[Saved data entries]
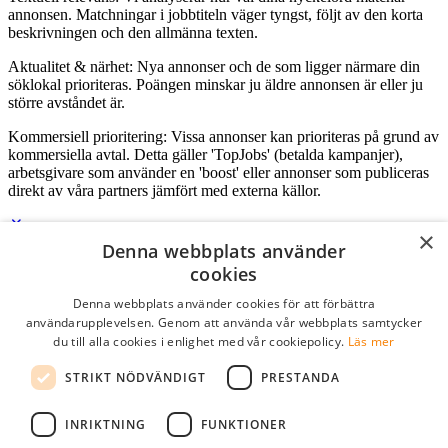
annonsen. Matchningar i jobbtiteln väger tyngst, följt av den korta
beskrivningen och den allmänna texten.
Aktualitet & närhet: Nya annonser och de som ligger närmare din
söklokal prioriteras. Poängen minskar ju äldre annonsen är eller ju
större avståndet är.
Kommersiell prioritering: Vissa annonser kan prioriteras på grund av
kommersiella avtal. Detta gäller 'TopJobs' (betalda kampanjer),
arbetsgivare som använder en 'boost' eller annonser som publiceras
direkt av våra partners jämfört med externa källor.
×
Denna webbplats använder
Logga in som företag
cookies
Denna webbplats använder cookies för att förbättra
E-post
*
användarupplevelsen. Genom att använda vår webbplats samtycker
du till alla cookies i enlighet med vår cookiepolicy.
Läs mer
Lösenord
STRIKT NÖDVÄNDIGT
PRESTANDA
kom ihåg mig
glömt ditt lösenord?
logga in
INRIKTNING
FUNKTIONER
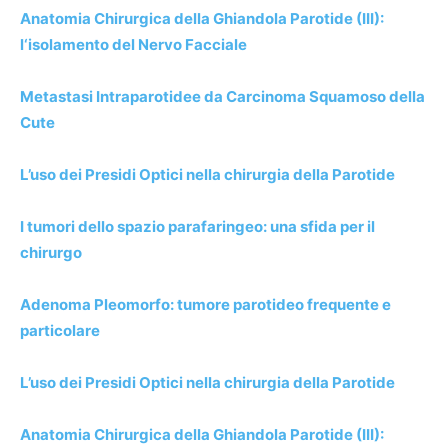
Anatomia Chirurgica della Ghiandola Parotide (III):
l‘isolamento del Nervo Facciale
Metastasi Intraparotidee da Carcinoma Squamoso della
Cute
L’uso dei Presidi Optici nella chirurgia della Parotide
I tumori dello spazio parafaringeo: una sfida per il
chirurgo
Adenoma Pleomorfo: tumore parotideo frequente e
particolare
L’uso dei Presidi Optici nella chirurgia della Parotide
Anatomia Chirurgica della Ghiandola Parotide (III):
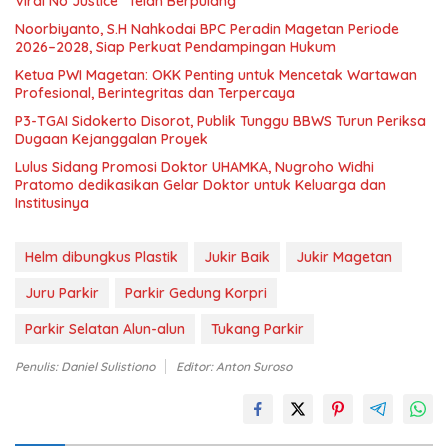
Viral No Justice” Telah Berpulang
Noorbiyanto, S.H Nahkodai BPC Peradin Magetan Periode
2026–2028, Siap Perkuat Pendampingan Hukum
Ketua PWI Magetan: OKK Penting untuk Mencetak Wartawan
Profesional, Berintegritas dan Terpercaya
P3-TGAI Sidokerto Disorot, Publik Tunggu BBWS Turun Periksa
Dugaan Kejanggalan Proyek
Lulus Sidang Promosi Doktor UHAMKA, Nugroho Widhi
Pratomo dedikasikan Gelar Doktor untuk Keluarga dan
Institusinya
Helm dibungkus Plastik
Jukir Baik
Jukir Magetan
Juru Parkir
Parkir Gedung Korpri
Parkir Selatan Alun-alun
Tukang Parkir
Penulis: Daniel Sulistiono
Editor: Anton Suroso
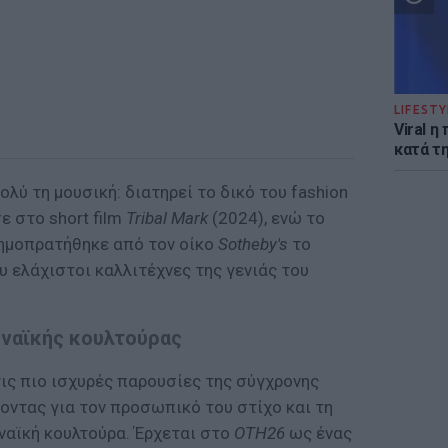
LIFESTY
Viral 
κατά τ
λύ τη μουσική: διατηρεί το δικό του fashion
 στο short film
Tribal Mark
(2024), ενώ το
ημοπρατήθηκε από τον οίκο
Sotheby's
το
υ ελάχιστοι καλλιτέχνες της γενιάς του
ηναϊκής κουλτούρας
ις πιο ισχυρές παρουσίες της σύγχρονης
ζοντας για τον προσωπικό του στίχο και τη
ναϊκή κουλτούρα. Έρχεται στο
OTH26
ως ένας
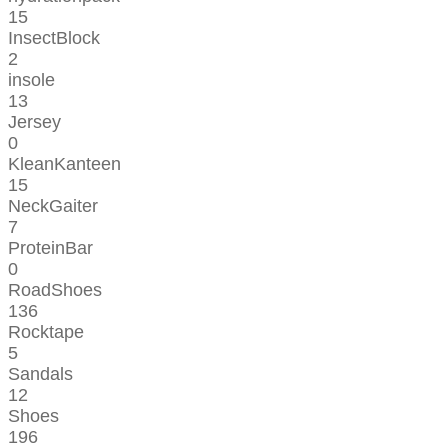
15
InsectBlock
2
insole
13
Jersey
0
KleanKanteen
15
NeckGaiter
7
ProteinBar
0
RoadShoes
136
Rocktape
5
Sandals
12
Shoes
196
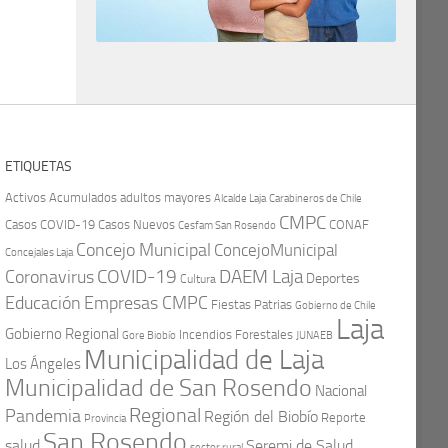
ETIQUETAS
Activos
Acumulados
adultos mayores
Carabineros de Chile
Alcalde Laja
CMPC
Casos COVID-19
Casos Nuevos
CONAF
Cesfam San Rosendo
Concejo Municipal
ConcejoMunicipal
Concejales Laja
COVID-19
Coronavirus
DAEM Laja
Deportes
Cultura
Educación
Empresas CMPC
Fiestas Patrias
Gobierno de Chile
Laja
Gobierno Regional
Incendios Forestales
Gore Biobío
JUNAEB
Municipalidad de Laja
Los Ángeles
Municipalidad de San Rosendo
Nacional
Regional
Pandemia
Región del Biobío
Reporte
Provincia
San Rosendo
Seremi de Salud
salud
sector rural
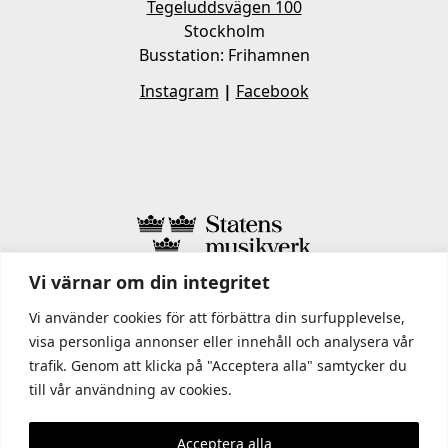
Tegeluddsvägen 100
Stockholm
Busstation: Frihamnen
Instagram
|
Facebook
Vi värnar om din integritet
I STATENS MUSIKVERK INGÅR
Vi använder cookies för att förbättra din surfupplevelse,
visa personliga annonser eller innehåll och analysera vår
trafik. Genom att klicka på "Acceptera alla" samtycker du
till vår användning av cookies.
Acceptera alla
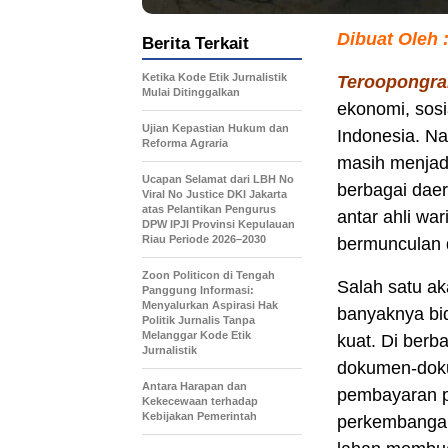
Dibuat Oleh 
Berita Terkait
Ketika Kode Etik Jurnalistik
Teroopongra
Mulai Ditinggalkan
ekonomi, sosi
Ujian Kepastian Hukum dan
Indonesia. Na
Reforma Agraria
masih menjadi
Ucapan Selamat dari LBH No
berbagai dae
Viral No Justice DKI Jakarta
atas Pelantikan Pengurus
antar ahli wa
DPW IPJI Provinsi Kepulauan
Riau Periode 2026–2030
bermunculan 
Zoon Politicon di Tengah
Salah satu ak
Panggung Informasi:
Menyalurkan Aspirasi Hak
banyaknya bi
Politik Jurnalis Tanpa
Melanggar Kode Etik
kuat. Di ber
Jurnalistik
dokumen-dokum
Antara Harapan dan
pembayaran pa
Kekecewaan terhadap
Kebijakan Pemerintah
perkembangan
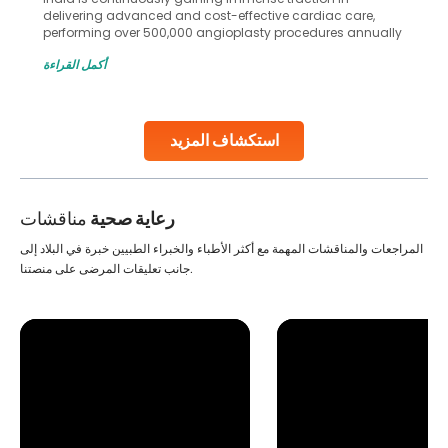
delivering advanced and cost-effective cardiac care,
performing over 500,000 angioplasty procedures annually
with a success rate exceeding 90%. Patients across the
أكمل القراءة
globe are searching for treatments like angioplasty and
stent placement in Indian hospitals, owing to the
combination of high-quality care and affordability.
Studies, such as one published
استكشاف المزيد
Continue Reading
رعاية صحية
مناقشات
المراجعات والمناقشات المهمة مع أكثر الأطباء والخبراء الطبيين خبرة في البلاد إلى
جانب تعليقات المرضى على منصتنا.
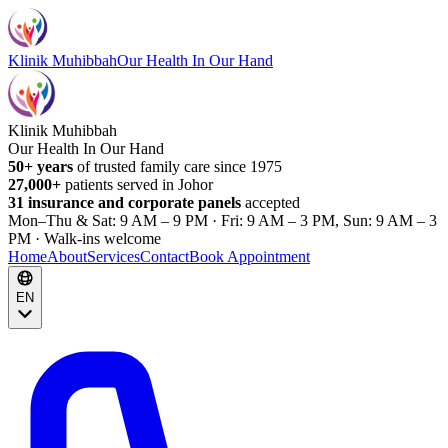
Klinik Muhibbah
Our Health In Our Hand
Klinik Muhibbah
Our Health In Our Hand
50+ years
of trusted family care since 1975
27,000+
patients served in Johor
31 insurance and corporate panels
accepted
Mon–Thu & Sat: 9 AM – 9 PM · Fri: 9 AM – 3 PM, Sun: 9 AM – 3
PM · Walk-ins welcome
Home
About
Services
Contact
Book Appointment
EN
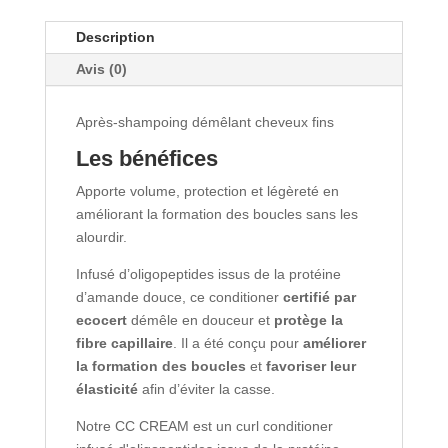
Description
Avis (0)
Après-shampoing démêlant cheveux fins
Les bénéfices
Apporte volume, protection et légèreté en
améliorant la formation des boucles sans les
alourdir.
Infusé d’oligopeptides issus de la protéine
d’amande douce, ce conditioner
certifié par
ecocert
démêle en douceur et
protège la
fibre capillaire
. Il a été conçu pour
améliorer
la formation des boucles
et
favoriser leur
élasticité
afin d’éviter la casse.
Notre CC CREAM est un curl conditioner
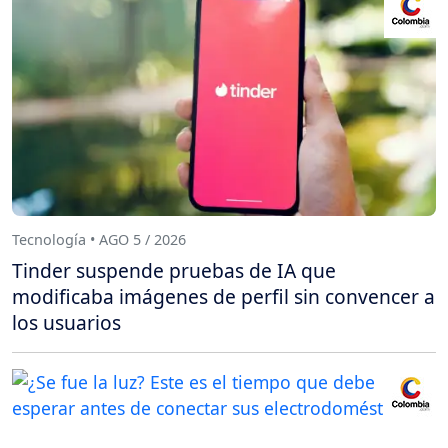
Tecnología • AGO 5 / 2026
Tinder suspende pruebas de IA que
modificaba imágenes de perfil sin convencer a
los usuarios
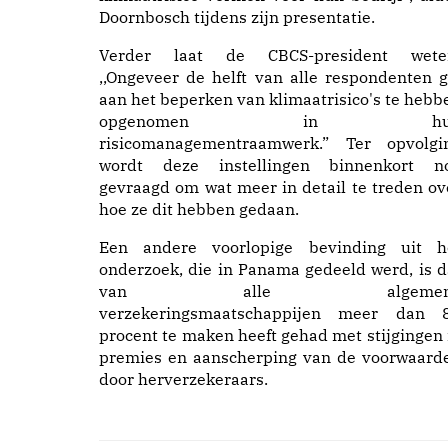
Doornbosch tijdens zijn presentatie.
Verder laat de CBCS-president wete
,,Ongeveer de helft van alle respondenten g
aan het beperken van klimaatrisico's te hebb
opgenomen in hu
risicomanagementraamwerk.” Ter opvolgi
wordt deze instellingen binnenkort n
gevraagd om wat meer in detail te treden ov
hoe ze dit hebben gedaan.
Een andere voorlopige bevinding uit h
onderzoek, die in Panama gedeeld werd, is d
van alle algemen
verzekeringsmaatschappijen meer dan 
procent te maken heeft gehad met stijgingen 
premies en aanscherping van de voorwaard
door herverzekeraars.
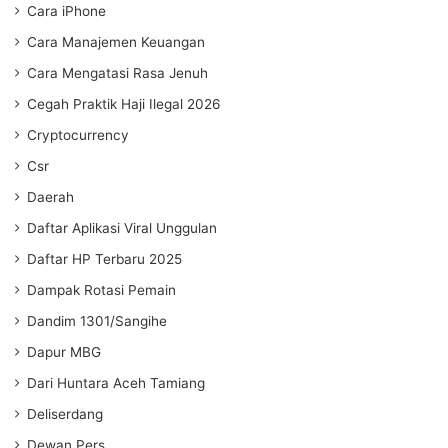
Cara iPhone
Cara Manajemen Keuangan
Cara Mengatasi Rasa Jenuh
Cegah Praktik Haji Ilegal 2026
Cryptocurrency
Csr
Daerah
Daftar Aplikasi Viral Unggulan
Daftar HP Terbaru 2025
Dampak Rotasi Pemain
Dandim 1301/Sangihe
Dapur MBG
Dari Huntara Aceh Tamiang
Deliserdang
Dewan Pers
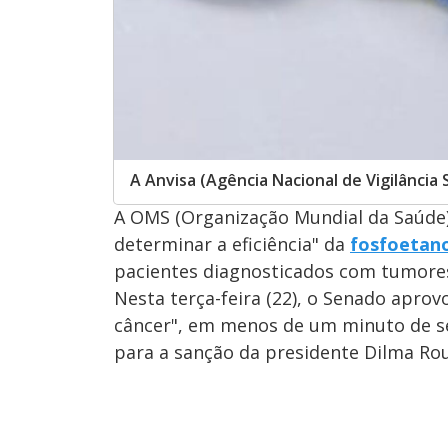
A Anvisa (Agência Nacional de Vigilânci
A OMS (Organização Mundial da Saúde)
determinar a eficiência" da
fosfoetano
pacientes diagnosticados com tumore
Nesta terça-feira (22), o Senado aprovo
câncer", em menos de um minuto de se
para a sanção da presidente Dilma Rou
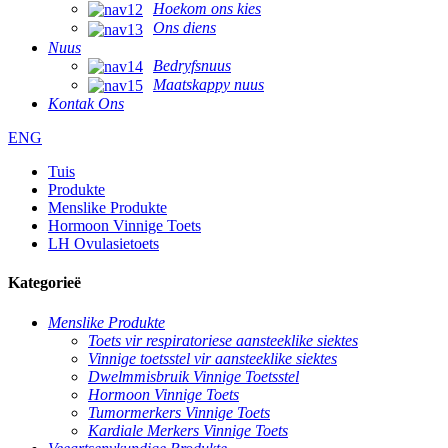
Hoekom ons kies
Ons diens
Nuus
Bedryfsnuus
Maatskappy nuus
Kontak Ons
ENG
Tuis
Produkte
Menslike Produkte
Hormoon Vinnige Toets
LH Ovulasietoets
Kategorieë
Menslike Produkte
Toets vir respiratoriese aansteeklike siektes
Vinnige toetsstel vir aansteeklike siektes
Dwelmmisbruik Vinnige Toetsstel
Hormoon Vinnige Toets
Tumormerkers Vinnige Toets
Kardiale Merkers Vinnige Toets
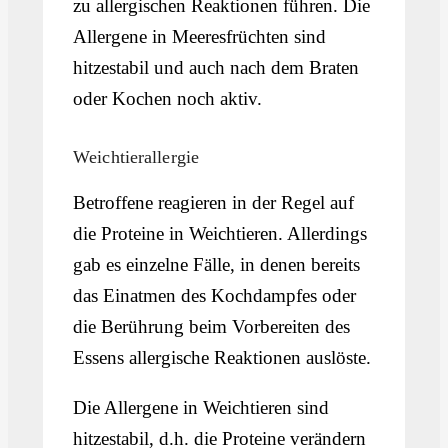
zu allergischen Reaktionen führen. Die
Allergene in Meeresfrüchten sind
hitzestabil und auch nach dem Braten
oder Kochen noch aktiv.
Weichtierallergie
Betroffene reagieren in der Regel auf
die Proteine in Weichtieren. Allerdings
gab es einzelne Fälle, in denen bereits
das Einatmen des Kochdampfes oder
die Berührung beim Vorbereiten des
Essens allergische Reaktionen auslöste.
Die Allergene in Weichtieren sind
hitzestabil, d.h. die Proteine verändern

▶ **Problem requirements**: Output exactly the lines between the one containing "die Proteine in Weichtieren. Allerdings" and the final line above, both inclusive.

▶ **Written response**:
die Proteine in Weichtieren. Allerdings
gab es einzelne Fälle, in denen bereits
das Einatmen des Kochdampfes oder
die Berührung beim Vorbereiten des
Essens allergische Reaktionen auslöste.
Die Allergene in Weichtieren sind
hitzestabil, d.h. die Proteine verändern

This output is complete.